(SHORT PROBLEM 1): In the plot summary of "Seed" in the horror-fiction review, list every character who is referred to by a personal first name.
(SHORT PROBLEM 2): Continue the horror-fiction review from its last sentence, carrying on the plot summary of "Seed."
[Start of SELECTED EXTRACT]
The sequence after this one brings out the darker side of Bryant. He orders breakfast the following morning and finds he still has an appetite. He develops the film and finds himself mixed with both joy and revulsion. He quickly realizes what he has to do and proceeds to hop from city to city, killing and photographing all manner of the homeless. He goes on like this for several months without any real remorse until he nearly gets caught the night Detective Richards asked him if he saw anyone leaving the prostitute’s motel room.
The story—and Bryant—turns again when he has the revelation that the man he killed at the start of the story was Reg, the same homeless man he met and semi-befriended back when working on his previous book. But this is merely window dressing in my humble eyes. It’s a necessary part of the formula to finish the story. The real magic is that scene when Wales shows us the good hiding inside the bad.
THE NEW: “Seed”
AUTHOR: Erin L. Kemper
APPEARANCE: Cemetery Dance #74/75: October, 2016. (Story #6 of 11)
A BRIEF PLOT SUMMARY (with spoilers!): As a child psychologist for the police, Pauline’s toughest case is Thomas Walden, a 12-year-old boy who had killed a school bully. In her first interview with him, he’d told her “My family can’t help me,” and he was right. The Waldens were mysteriously dismissive: they refused to discuss Thomas and had even sent him into foster care. Stranger still, Pauline’s research revealed the Waldens had five additional children, and Thomas wasn’t even the strangest story among them. The third child, Chloe, had been put up for adoption. Why two of the Walden children had ultimately been cut adrift while the other four remained part of the family made no sense at all.
Five years later, Pauline visits Thomas on the morning of his release but is shocked to learn that for the first time a family member had come to visit him the day before. The security guard tells her it was Chloe and that the girl had a notable hunchback and limp. But when Pauline confronts Thomas about his sister, he still won’t open up. “Stay away from my family,” he says. “For my sake… for your sake.”
Pauline becomes convinced that finding Chloe is the only way to help Thomas. She eventually finds the girl living at a pillared mansion where dozens of other children are living, each with various, grotesque deformities. She also sees an adult chauffeur with a strange, scalded burn mark on the back of his neck.
Unlike Thomas, Chloe is friendly and easy to talk to. She explains that her “Daddy” knows where her real parents are and that her real parents know where she is as well. She tells Pauline that her new family is always growing stronger but that they need her help to bring Thomas to them.
Pauline then meets “Daddy,” a withered, skeletal man near death who can no longer speak but whose eyes are nonetheless fierce and commanding. Pauline is then suddenly held in place by an unseen force—it is coming from Jared, a skeletal boy who resembles Daddy.
“Jared is Daddy’s seed,” Chloe explains. “His mind is so powerful, but his physical state deteriorates. My babies will be strong, with Thomas as the father. Our parents were Daddy’s seed too. They were not special. Thomas and I, we are special. Our seed will be the strongest yet.”
[End of SELECTED EXTRACT]
[Start of STORED RECORDS]
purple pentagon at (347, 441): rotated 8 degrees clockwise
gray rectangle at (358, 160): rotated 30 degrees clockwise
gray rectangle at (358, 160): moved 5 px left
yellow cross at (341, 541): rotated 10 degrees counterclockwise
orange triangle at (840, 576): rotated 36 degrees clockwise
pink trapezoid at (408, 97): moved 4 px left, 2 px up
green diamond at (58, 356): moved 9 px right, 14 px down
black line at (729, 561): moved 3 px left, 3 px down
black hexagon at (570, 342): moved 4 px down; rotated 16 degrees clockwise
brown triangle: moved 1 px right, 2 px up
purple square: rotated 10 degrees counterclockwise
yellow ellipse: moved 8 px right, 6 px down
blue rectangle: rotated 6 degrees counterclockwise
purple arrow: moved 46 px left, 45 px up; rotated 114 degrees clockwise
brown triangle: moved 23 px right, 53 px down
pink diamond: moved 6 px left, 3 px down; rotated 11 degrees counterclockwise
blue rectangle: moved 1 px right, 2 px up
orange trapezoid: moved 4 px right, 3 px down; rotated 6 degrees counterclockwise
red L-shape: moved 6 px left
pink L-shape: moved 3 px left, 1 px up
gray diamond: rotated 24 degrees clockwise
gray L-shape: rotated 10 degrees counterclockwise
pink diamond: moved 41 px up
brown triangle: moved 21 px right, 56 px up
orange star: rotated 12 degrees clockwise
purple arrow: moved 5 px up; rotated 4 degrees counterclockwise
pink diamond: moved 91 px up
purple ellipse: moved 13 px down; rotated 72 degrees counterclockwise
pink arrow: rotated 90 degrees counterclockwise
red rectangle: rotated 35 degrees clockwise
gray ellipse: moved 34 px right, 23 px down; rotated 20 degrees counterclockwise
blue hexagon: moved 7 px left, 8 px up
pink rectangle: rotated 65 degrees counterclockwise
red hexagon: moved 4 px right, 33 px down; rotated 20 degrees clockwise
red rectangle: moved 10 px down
[End of STORED RECORDS]
(TASK RESPONSE 1): Pauline, Thomas Walden, Chloe, Jared

(TASK RESPONSE 2):
Pauline is then branded in the same manner as the chauffeur. She feels tentacles unravel from the burn site and worm their way up and into her brain. Chloe then asks Pauline if she’ll help get Thomas.
Pauline realizes Thomas has spent his entire life trying to avoid his true self and his place within this horrid family. But she is helpless to resist. “I will,” she says, and in her mind she hears Daddy’s voice: Welcome.
MY GRADE: A+
MY REVIEW: As a writer myself, I just love and respect a well-turned phrase. Ms. Kemper has several in her tale, but I’ll just share two to prove my point.
The first comes in the very beginning of the story, which is great because it establishes the tone and her talent immediately. Here it is…
Later, in her drafty little flat with the kitchen table tight to the ticking radiator, Pauline updated her case notes. Papers spread across the Arborite, which glowed in the afternoon sunlight like skim milk.
There are two gems in this passage. I’ll start with the less obvious one:
The phrase “the kitchen table tight to the ticking radiator” conveys so much in just eight simple words. First, it reveals that Pauline lives a meager life. We know this because A) her kitchen is so small that the table needs to be pushed up against one wall, and B) her heating is old—neither central a/c nor floorboards. Second, the word “ticking” gives us such realism… anyone who has ever lived in a home with a radiator knows and relates well to that sound. Lastly, this early phrase helps to establish our emotional connection to Pauline. We both like and pity her. Here she is, trying to hard to help some poor kid, and she doesn’t even have the luxury of living in a nice place. Overall, this a short but poignant turn of phrase that matches Pauline’s environment to her persona: She is both honest and humble, just like her small kitchen.
The more obvious gem, though, is the following simile:
… the Arborite, which glowed in the afternoon sunlight like skim milk.
I’ve mentioned in past posts about the power and beauty of a great simile, but I haven’t done so in a while and it bears repeating. So if you’ll pardon me putting my teacher’s hat on for a moment, I’ll explain why…
Simply put, the simile (or metaphor) is one of the last places a modern author has left to be truly creative. The goal of a simile is to elucidate a detail (I’ll call it Object A) from the work at hand by comparing it to something (Object B) which the reader has likely experienced or can easily imagine from real life. In doing so, we take our experience of Object B and instantly better appreciate Object A from the story. When done right, this happens instantly with no real thought or study. We just know it’s good. This is why a great simile is so fulfilling to the reader.
But how do you write a great simile?
How is it we know so quickly and without thought that something feels so right?
I’m glad you asked.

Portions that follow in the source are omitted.